Texte fourni →
=====

Le Premier ministre et sa femme (couple campé par les très justes Steve Laplante et Caroline Dhavernas) condescendent à inviter trois éboueurs à souper dans leur opulente forteresse de Westmount. L’ambiance engoncée que notre couple essaie toutefois de détendre par son « small talk » gorgé de sous-entendus aussi (apparemment) innocents qu’inquiétants, est également rendu par les malaises et les hésitations de notre trio de travailleurs (Guillaume Laurin, Hamza Meziani et Hamidou Savadogo) qui peine à percer les raisons de cette invitation. Les riches ne sont pas intéressants ; ils sont intéressés. Ils questionnent, s’enquièrent, picossent. Il n’y a pas que les poissons qui sont savamment cuisinés. Et il y a forcément anguille sous roche.

L’image — d’une puissance déconcertante — qui nous poursuit longtemps après la fin du film est ainsi habilement amenée : nos trois comparses, peu raffinés mais fort déférents, acceptent donc, la ripaille terminée, de sortir (comme il se doit !) les poubelles. Le gardien de sécurité, suspicieux, les arrête et les somme d’ouvrir leur sac. Contre leur gré, ils obtempèrent. La caméra, en contre-plongée, scrute leur mine médusée, puis désabusée, nous installant dans un intenable déficit perceptif (et cognitif), taraudant notre indécrottable désir de (sa)voir. Qu’ont-ils révélé au grand jour dans la noirceur de la nuit ? Des objets de valeurs ? Des restes humains ? Un objet qui, ensuite filmé en plongée extrême, brillamment illuminé par une torche, révèle tout le mépris que peuvent contenir les prospères.

=====

D'après le texte fourni, quels acteurs interprètent le Premier ministre et sa femme ?

=====

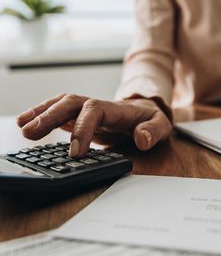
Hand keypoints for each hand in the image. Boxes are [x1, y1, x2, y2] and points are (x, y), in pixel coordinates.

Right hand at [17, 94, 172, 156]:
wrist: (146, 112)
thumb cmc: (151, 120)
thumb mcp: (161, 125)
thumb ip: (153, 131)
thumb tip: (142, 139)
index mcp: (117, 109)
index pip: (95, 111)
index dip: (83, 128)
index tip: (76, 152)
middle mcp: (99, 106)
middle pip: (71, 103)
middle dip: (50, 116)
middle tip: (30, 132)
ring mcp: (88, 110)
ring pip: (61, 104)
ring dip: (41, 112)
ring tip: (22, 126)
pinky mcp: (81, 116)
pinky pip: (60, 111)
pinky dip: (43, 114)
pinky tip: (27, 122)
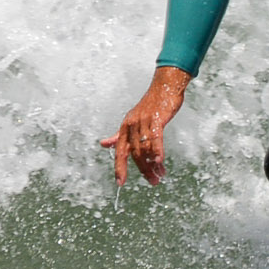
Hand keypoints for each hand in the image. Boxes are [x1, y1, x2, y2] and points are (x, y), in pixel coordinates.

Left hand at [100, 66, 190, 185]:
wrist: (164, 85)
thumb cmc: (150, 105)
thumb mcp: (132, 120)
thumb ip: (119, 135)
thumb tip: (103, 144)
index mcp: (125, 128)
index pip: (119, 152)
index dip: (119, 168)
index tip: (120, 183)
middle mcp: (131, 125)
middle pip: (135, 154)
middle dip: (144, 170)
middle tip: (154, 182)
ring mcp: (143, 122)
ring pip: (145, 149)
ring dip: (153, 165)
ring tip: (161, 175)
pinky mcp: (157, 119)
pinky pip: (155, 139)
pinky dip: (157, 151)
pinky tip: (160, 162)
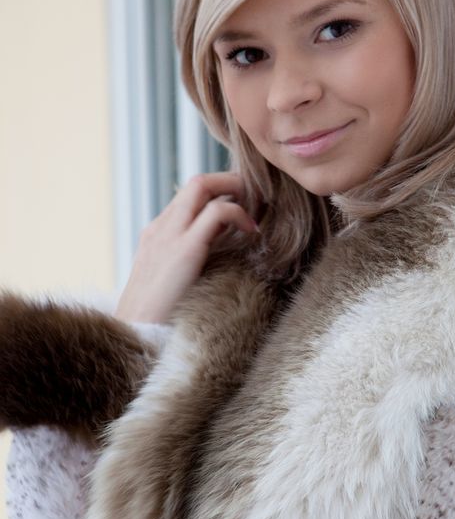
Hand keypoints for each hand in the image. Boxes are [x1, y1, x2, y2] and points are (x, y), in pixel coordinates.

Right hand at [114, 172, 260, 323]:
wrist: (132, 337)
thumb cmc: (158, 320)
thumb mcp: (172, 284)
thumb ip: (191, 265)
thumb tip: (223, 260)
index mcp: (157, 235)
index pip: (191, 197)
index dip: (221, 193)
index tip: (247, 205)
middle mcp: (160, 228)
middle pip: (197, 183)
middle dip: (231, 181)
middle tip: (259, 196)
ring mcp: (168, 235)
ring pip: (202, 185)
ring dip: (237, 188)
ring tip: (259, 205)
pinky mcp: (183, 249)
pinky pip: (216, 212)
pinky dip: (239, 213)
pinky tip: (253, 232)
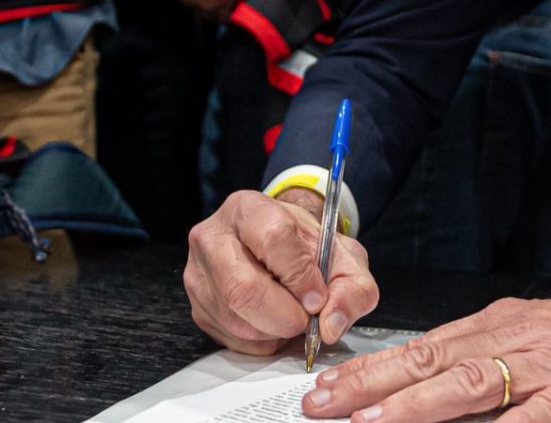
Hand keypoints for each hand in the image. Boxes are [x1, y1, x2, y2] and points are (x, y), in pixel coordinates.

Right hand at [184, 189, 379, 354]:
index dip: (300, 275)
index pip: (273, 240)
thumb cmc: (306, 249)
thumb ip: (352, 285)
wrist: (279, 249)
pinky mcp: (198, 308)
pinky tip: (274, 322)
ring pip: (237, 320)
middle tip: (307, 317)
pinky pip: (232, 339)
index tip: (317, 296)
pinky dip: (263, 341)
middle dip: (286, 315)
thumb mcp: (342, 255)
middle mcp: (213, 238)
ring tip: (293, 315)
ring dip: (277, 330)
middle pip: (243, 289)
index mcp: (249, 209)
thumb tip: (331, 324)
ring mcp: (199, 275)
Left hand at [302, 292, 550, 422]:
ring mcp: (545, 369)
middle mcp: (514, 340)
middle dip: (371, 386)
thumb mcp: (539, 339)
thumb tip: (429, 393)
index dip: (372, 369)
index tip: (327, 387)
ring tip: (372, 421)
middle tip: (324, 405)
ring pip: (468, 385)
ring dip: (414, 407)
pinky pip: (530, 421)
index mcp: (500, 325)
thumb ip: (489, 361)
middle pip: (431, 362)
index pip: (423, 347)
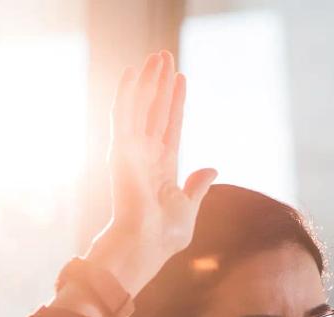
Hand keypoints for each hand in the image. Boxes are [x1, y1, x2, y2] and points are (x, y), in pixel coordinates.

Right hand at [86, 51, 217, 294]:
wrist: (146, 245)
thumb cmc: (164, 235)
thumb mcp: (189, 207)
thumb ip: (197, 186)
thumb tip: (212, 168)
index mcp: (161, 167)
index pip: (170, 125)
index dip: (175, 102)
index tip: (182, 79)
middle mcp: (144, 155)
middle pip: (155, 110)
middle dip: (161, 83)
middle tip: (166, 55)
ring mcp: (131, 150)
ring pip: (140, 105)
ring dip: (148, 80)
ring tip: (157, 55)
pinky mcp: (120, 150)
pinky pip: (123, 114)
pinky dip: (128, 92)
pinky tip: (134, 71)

=====

Corrigé de l'exercice → Steve Laplante et Caroline Dhavernas.